Government needs to reboot its public relations. A deeper appreciation of public relations' role is critical, not only for government but for all entities occasionally finding themselves facing a breakdown of trust. Public relations - defined as a persuasion business by some and an image shaper by others - is an attempt to persuade the public that a continued association with you will enrich their lives, and it is the life of any institution. It can either elevate an organisation's turnover and reach - or it can be its death knell.

This involves publicity, reputation management, and communication. All public relations tools to connect with the public, used well for this outcome, can help build a thriving, trusted government and brand. The message an organisation sends to the public about how it manages crises and the relationships it builds can set the organisation apart from others. The message may not always be delivered as expected, but enough research and testing can maximise the chances of impact on people.

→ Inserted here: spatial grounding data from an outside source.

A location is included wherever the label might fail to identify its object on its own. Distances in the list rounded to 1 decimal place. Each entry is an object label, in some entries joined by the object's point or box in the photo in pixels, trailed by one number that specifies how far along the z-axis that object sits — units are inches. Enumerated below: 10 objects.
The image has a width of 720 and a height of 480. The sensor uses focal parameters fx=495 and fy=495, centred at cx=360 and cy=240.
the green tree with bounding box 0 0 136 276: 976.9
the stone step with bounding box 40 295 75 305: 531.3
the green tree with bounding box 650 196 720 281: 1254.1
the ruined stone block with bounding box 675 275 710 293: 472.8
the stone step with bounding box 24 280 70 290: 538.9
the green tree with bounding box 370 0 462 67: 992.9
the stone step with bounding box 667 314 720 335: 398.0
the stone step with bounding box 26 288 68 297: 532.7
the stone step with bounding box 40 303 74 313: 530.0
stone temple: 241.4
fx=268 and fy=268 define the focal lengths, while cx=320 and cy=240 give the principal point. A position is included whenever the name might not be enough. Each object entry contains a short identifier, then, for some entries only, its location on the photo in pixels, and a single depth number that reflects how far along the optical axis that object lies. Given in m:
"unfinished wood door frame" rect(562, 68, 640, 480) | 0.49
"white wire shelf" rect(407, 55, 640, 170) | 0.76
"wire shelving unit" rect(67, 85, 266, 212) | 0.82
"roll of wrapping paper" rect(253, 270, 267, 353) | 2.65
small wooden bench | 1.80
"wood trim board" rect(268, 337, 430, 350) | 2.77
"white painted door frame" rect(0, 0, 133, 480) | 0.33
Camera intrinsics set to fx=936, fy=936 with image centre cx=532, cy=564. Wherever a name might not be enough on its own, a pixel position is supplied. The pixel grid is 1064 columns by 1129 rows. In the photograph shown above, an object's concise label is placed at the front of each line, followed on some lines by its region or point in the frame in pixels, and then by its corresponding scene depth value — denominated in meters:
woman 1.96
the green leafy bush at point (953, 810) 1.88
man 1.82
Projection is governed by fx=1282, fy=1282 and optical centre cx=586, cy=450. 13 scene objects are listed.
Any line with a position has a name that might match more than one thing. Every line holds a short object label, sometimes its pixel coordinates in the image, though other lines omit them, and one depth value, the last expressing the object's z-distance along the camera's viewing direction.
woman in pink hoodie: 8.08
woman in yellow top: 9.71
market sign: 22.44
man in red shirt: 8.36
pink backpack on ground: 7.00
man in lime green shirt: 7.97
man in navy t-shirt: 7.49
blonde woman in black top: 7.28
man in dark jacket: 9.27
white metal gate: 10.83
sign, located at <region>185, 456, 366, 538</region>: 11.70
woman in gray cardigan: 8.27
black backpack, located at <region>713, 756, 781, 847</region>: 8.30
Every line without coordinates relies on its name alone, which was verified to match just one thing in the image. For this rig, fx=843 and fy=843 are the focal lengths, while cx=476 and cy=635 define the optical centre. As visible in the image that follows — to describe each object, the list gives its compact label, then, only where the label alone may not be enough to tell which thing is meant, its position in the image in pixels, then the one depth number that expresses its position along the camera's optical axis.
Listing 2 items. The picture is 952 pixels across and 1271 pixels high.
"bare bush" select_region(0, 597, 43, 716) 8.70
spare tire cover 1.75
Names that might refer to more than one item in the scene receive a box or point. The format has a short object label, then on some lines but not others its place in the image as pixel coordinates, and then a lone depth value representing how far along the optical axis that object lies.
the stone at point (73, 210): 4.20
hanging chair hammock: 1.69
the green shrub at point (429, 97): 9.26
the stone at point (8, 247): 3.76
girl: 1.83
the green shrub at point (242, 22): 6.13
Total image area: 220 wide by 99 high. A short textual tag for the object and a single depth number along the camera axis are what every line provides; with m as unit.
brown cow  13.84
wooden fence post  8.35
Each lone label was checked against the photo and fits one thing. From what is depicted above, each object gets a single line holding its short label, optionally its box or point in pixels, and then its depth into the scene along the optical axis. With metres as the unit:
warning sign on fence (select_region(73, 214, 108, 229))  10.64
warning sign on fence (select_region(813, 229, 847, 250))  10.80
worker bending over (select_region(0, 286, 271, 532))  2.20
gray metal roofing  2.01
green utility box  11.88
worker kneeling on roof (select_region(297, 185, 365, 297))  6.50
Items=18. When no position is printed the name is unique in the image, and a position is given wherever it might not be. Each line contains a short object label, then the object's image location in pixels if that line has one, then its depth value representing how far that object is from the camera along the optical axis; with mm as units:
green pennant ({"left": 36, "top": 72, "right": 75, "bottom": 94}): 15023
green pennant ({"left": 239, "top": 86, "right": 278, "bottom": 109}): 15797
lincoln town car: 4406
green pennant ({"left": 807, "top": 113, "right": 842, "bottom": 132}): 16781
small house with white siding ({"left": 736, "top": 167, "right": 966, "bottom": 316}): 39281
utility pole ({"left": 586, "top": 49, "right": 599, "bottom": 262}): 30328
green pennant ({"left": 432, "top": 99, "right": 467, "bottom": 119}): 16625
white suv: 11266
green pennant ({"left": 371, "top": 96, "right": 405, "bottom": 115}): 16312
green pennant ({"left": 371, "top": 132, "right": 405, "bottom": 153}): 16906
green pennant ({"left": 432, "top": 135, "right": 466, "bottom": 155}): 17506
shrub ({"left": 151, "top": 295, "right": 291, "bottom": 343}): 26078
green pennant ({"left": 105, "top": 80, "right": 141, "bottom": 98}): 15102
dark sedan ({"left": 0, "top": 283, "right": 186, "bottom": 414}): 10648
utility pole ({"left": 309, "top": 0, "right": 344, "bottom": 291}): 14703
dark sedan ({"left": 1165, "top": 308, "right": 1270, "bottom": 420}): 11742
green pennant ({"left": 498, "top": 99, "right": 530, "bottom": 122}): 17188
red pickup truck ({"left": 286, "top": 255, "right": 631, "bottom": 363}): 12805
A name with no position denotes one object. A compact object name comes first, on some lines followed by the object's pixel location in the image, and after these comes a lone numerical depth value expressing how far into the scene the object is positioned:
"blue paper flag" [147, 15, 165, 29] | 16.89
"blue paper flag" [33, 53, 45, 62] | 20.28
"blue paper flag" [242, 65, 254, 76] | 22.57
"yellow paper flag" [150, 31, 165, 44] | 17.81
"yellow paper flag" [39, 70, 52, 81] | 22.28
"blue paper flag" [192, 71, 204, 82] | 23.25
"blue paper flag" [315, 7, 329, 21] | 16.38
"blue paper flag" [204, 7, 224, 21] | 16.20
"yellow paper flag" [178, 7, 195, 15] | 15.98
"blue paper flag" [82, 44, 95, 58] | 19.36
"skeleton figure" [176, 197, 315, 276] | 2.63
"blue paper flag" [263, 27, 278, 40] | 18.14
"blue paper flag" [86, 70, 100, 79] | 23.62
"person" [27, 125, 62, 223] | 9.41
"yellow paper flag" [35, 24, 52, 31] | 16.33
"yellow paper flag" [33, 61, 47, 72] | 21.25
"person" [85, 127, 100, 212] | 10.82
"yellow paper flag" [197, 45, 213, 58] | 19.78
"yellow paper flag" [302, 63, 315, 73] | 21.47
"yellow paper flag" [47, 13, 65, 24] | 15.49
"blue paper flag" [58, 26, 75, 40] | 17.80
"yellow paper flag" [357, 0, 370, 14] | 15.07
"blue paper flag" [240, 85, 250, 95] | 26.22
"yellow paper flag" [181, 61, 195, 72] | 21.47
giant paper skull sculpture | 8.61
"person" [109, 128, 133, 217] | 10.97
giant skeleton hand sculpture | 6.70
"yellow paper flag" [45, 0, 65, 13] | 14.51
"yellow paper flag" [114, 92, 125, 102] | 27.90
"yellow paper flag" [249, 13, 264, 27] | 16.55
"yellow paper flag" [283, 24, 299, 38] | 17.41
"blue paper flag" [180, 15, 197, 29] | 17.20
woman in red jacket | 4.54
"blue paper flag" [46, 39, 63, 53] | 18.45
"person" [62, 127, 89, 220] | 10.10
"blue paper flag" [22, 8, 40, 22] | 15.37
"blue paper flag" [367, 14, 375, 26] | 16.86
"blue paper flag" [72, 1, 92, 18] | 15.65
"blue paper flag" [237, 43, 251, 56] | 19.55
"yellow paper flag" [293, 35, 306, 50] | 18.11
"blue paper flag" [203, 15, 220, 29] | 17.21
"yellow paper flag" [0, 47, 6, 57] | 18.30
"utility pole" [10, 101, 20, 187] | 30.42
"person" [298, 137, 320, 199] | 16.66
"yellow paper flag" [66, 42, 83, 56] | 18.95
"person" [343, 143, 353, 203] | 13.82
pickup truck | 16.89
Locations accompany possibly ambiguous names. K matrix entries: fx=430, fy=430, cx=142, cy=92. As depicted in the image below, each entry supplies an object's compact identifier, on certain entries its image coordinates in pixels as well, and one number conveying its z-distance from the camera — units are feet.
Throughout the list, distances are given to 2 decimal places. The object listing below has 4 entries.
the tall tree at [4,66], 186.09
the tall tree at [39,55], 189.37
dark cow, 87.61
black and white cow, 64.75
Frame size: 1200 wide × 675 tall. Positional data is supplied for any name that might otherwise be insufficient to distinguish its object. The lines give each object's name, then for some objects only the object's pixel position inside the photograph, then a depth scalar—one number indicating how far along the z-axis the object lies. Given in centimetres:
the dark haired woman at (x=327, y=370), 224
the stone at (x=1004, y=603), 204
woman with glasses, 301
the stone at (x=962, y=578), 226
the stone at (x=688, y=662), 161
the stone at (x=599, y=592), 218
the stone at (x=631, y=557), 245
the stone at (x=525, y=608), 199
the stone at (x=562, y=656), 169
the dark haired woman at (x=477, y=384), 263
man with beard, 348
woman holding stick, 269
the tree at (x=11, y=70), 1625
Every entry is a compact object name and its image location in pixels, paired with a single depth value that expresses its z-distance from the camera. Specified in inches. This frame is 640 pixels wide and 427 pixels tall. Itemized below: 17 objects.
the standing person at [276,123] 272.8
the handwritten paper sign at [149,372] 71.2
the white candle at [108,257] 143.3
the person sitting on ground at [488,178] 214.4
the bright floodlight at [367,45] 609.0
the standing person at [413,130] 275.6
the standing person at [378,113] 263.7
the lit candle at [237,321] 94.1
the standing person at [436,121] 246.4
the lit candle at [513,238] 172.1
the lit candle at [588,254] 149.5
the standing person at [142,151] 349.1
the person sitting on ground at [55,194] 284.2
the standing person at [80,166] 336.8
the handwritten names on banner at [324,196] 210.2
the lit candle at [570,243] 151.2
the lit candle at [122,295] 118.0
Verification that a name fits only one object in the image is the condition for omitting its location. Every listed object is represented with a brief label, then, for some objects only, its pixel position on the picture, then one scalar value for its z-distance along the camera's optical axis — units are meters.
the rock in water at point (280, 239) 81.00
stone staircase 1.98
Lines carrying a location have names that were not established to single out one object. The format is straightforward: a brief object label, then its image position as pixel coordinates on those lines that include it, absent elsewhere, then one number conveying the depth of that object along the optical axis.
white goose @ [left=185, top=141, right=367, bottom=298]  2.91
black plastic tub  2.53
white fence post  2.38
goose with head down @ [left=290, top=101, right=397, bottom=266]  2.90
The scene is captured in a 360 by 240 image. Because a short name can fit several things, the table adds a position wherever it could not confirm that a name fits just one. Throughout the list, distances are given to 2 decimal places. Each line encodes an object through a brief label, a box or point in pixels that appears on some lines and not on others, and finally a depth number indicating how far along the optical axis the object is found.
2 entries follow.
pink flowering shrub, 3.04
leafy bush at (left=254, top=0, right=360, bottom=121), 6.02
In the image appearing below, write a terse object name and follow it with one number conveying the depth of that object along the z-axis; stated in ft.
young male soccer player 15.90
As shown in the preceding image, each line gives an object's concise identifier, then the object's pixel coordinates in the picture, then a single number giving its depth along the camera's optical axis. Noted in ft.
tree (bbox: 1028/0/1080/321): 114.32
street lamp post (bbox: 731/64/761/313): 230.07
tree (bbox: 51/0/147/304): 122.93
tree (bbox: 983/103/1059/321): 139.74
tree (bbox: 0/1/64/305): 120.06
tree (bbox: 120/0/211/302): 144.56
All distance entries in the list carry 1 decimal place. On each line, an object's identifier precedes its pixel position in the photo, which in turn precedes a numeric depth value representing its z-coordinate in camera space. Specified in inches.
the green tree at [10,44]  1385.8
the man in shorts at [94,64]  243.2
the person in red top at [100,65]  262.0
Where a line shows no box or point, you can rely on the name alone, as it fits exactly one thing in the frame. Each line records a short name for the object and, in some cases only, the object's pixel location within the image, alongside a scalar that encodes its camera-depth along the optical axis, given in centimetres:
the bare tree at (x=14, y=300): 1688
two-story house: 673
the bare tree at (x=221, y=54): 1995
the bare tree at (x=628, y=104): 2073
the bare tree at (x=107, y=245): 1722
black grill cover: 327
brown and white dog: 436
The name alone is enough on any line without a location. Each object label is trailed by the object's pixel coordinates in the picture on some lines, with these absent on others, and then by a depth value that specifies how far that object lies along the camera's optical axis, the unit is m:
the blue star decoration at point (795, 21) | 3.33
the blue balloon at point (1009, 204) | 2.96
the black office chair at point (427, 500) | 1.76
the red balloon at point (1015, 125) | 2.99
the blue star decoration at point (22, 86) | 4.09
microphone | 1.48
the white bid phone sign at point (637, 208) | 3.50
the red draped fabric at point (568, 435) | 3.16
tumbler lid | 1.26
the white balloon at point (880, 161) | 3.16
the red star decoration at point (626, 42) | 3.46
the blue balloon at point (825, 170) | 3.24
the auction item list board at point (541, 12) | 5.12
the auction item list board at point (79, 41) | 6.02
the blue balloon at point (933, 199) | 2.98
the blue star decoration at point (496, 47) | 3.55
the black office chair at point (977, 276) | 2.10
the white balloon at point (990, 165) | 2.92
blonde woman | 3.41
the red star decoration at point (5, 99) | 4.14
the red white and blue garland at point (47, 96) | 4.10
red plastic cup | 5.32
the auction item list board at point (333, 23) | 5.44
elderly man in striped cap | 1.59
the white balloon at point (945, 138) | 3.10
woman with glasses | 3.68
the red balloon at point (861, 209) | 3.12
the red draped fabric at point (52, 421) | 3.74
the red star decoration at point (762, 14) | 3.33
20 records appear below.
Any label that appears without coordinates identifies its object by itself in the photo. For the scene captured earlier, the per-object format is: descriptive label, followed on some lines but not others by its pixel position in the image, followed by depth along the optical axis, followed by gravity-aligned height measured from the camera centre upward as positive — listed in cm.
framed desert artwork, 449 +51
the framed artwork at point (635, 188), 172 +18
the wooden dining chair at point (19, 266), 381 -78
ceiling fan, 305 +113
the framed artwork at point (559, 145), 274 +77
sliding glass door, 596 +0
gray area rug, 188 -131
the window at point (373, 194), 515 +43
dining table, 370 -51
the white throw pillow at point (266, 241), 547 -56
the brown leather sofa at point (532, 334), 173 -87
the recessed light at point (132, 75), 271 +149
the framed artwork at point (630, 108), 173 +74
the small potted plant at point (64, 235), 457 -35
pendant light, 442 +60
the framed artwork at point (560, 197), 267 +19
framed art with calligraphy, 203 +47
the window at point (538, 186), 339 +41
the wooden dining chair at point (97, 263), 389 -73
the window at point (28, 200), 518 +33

Public relations also humanises an organisation. After a crisis that most often presents a government and an institution as uncaring and insensitive to human suffering or incompetent, accurate information shared in good time is the most important thing when trying to turn the message around. Once the message is received, it must be aggressively spread in all media platforms, especially the personal spaces on social media.

It's important for institutions to prepare for all scenarios, especially a crisis, so that it is not caught by surprise and unable to respond early to a crisis. Public relations teams must have long-term plans built on priorities.


For most of us who have worked for political principals, our experience has been that most of them are unwilling to go out and face media on controversial matters within their portfolios. There is never a willingness to pair all that they wish the media would share about their work and the things that the media actually want answers for. Media is not at anyone's behest - it also seeks to benefit from the stories it putting out.

Government is working everyday, so let the people know what the government is doing. There are great accomplishments being registered every day, so share that information. However, there are also many challenges, some in part due to the natural difficulty of turning plans into a reality, and there must be constant willingness to open yourself up to media scrutiny for ever the most difficult challenges.

It is this unwillingness to speak to the media about controversy that results in crises miscommunications. This is unacceptable.

To paraphrase Zanele Mbeki, some government leaders want to go to heaven without dying.